Rick Gates' White House visits undercut attempts to distance Trump from indictments
With two senior Trump campaign officials being indicted on Monday by special counsel Robert Mueller, the Trump White House is scrambling to downplay the development by stressing that Paul Manafort, who served as the campaign chairman, has played no official role in the current administration. One source close to the White House dismissed Manafort as […]

With two senior Trump campaign officials being indicted on Monday by special counsel Robert Mueller, the Trump White House is scrambling to downplay the development by stressing that Paul Manafort, who served as the campaign chairman, has played no official role in the current administration.
One source close to the White House dismissed Manafort as a “bad” guy who had nothing to do with Trump’s White House team.

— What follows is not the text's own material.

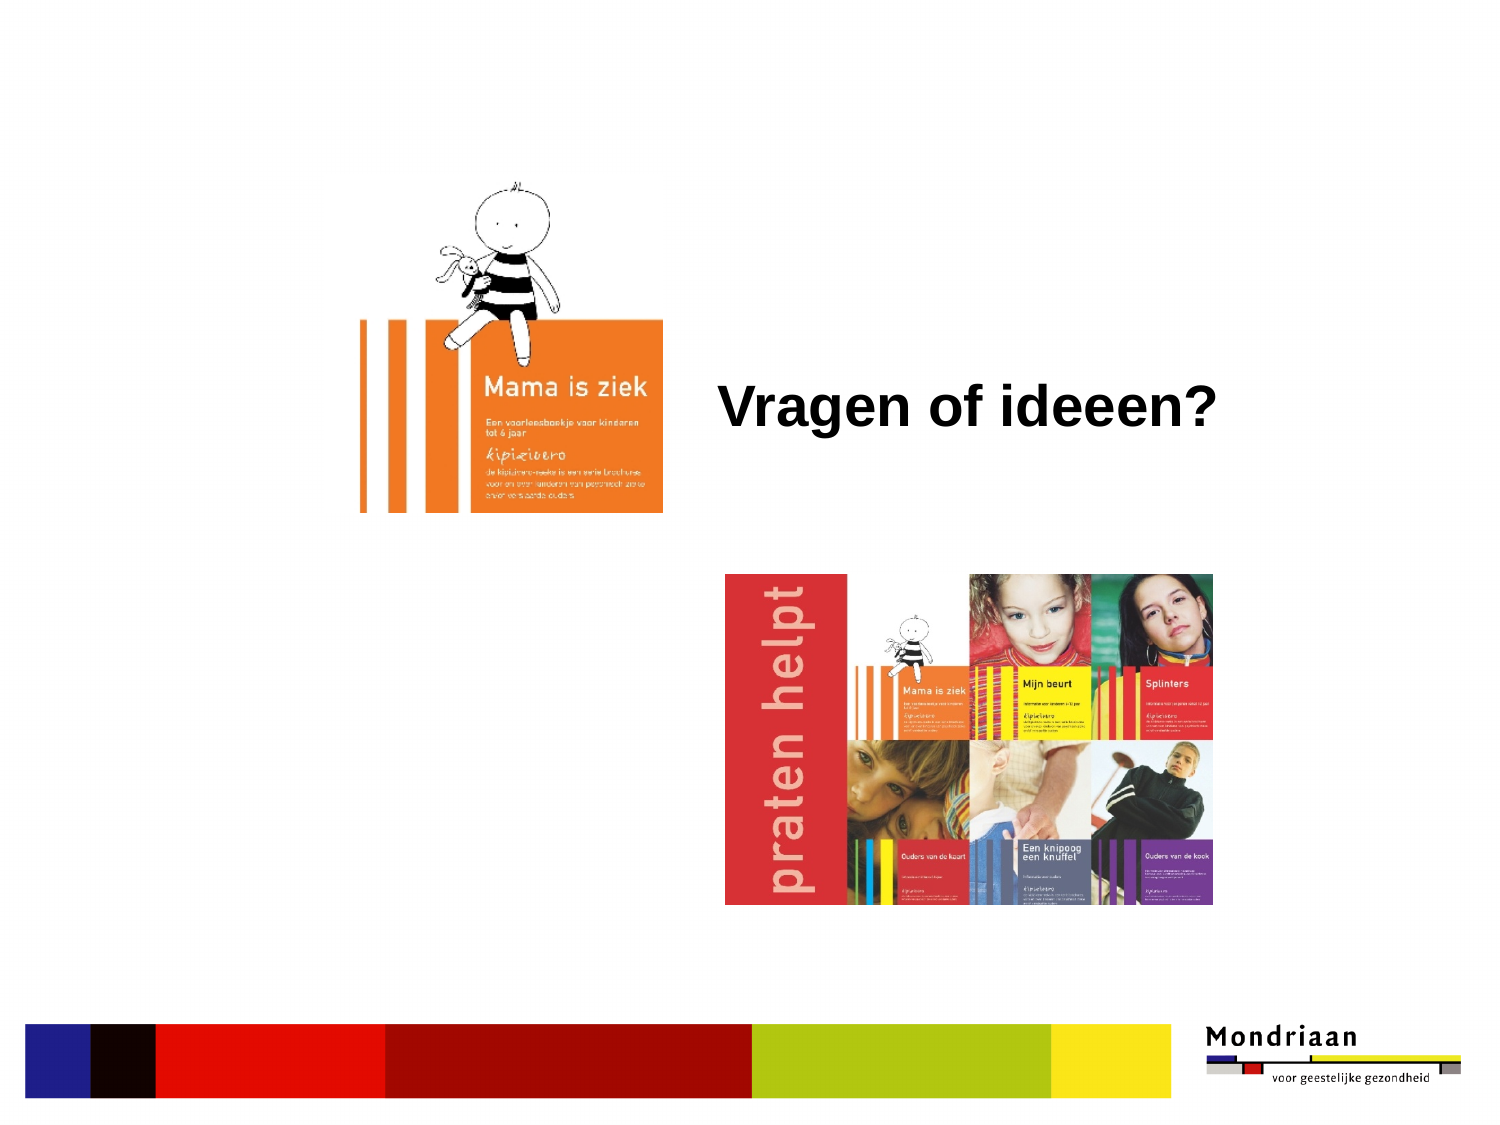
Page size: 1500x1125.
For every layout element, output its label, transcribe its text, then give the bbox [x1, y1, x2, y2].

title Vragen of ideeen? [702, 302, 1426, 504]
picture [0, 0, 1500, 1125]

But when it comes to distancing itself from the emerging legal morass, the White House has a much tougher sell with regards to the second Trump adviser indicted Monday: Manafort’s protégé Rick Gates.
Because unlike Manafort, who was removed from the campaign last summer after questions surfaced about his previous business dealing in Ukraine and Russia, and whether he had taken millions of dollars from Kremlin allies, Gates stayed on with the campaign past the summer.
At one point during the general election, Trump pollster Kellyanne Conway referred to herself and Gates as being part of the campaign’s “core four,” Along with Manafort and Steve Bannon.
Last year, “Gates traveled often with Mr. Trump and forged relationships with Reince Priebus, the future chief of staff, and Brad Parscale, the campaign’s digital director,” The New York Times reported. “Mr. Gates was soon established in Mr. Trump’s circle.”
Reuters reported that “Gates essentially functioned as the Trump campaign manager for more than two months.”
Following the election, Gates regularly visited the White House as part of Trump’s inner circle, and then helped run a pro-Trump messaging group this year, the $25 million America First Policies to defend Trump’s agenda.
“Even as Trump officials downplay Manafort’s role, his decade-long business associate Rick Gates remains entrenched in the president’s operation,” the Washington Post reported in March.
As for how many times Gates went to the Trump White House, we don’t know because the White House won’t make visitor logs available to the public.
Gates was subsequently forced out of America First Policies after the Associated Press reported Manafort had sought to further Russian government interests in his work for a Russian businessman.
Gates has served as Manafort’s protégé for decades, as Manafort lined up lucrative contracts working with dictators and strongmen, including Ferdinand Marcos of the Philippines and Mobutu Sese Seko of the Democratic Republic of Congo.
Within Eastern Europe, one of the duo’s high-profile clients was Ukrainian President Viktor Yanukovych, the pro-Moscow politician who tried to market as a reformer. Yanukovych fled Ukraine during an early 2014 revolution and now lives in exile in Russia.
From Monday’s unsealed 12-count indictment, which includes money laundering, making misleading statements to federal investigators, and conspiracy against the United States:
Manafort and Gates generated tens of millions of dollars in income as a result of their Ukraine work. In order to hide Ukraine payments from United States authorities, from approximately 2006 through at least 2016, Manfort and Gates laundered the money through scores of United States and foreign corporations, partnership and bank accounts.
Manafort and Gates were two of the most important figures from Trump’s 2016 campaign, and now they’re being charged with crimes committed during 2016. The White House is going to struggle trying to pretend the administration is not part of this emerging scandal.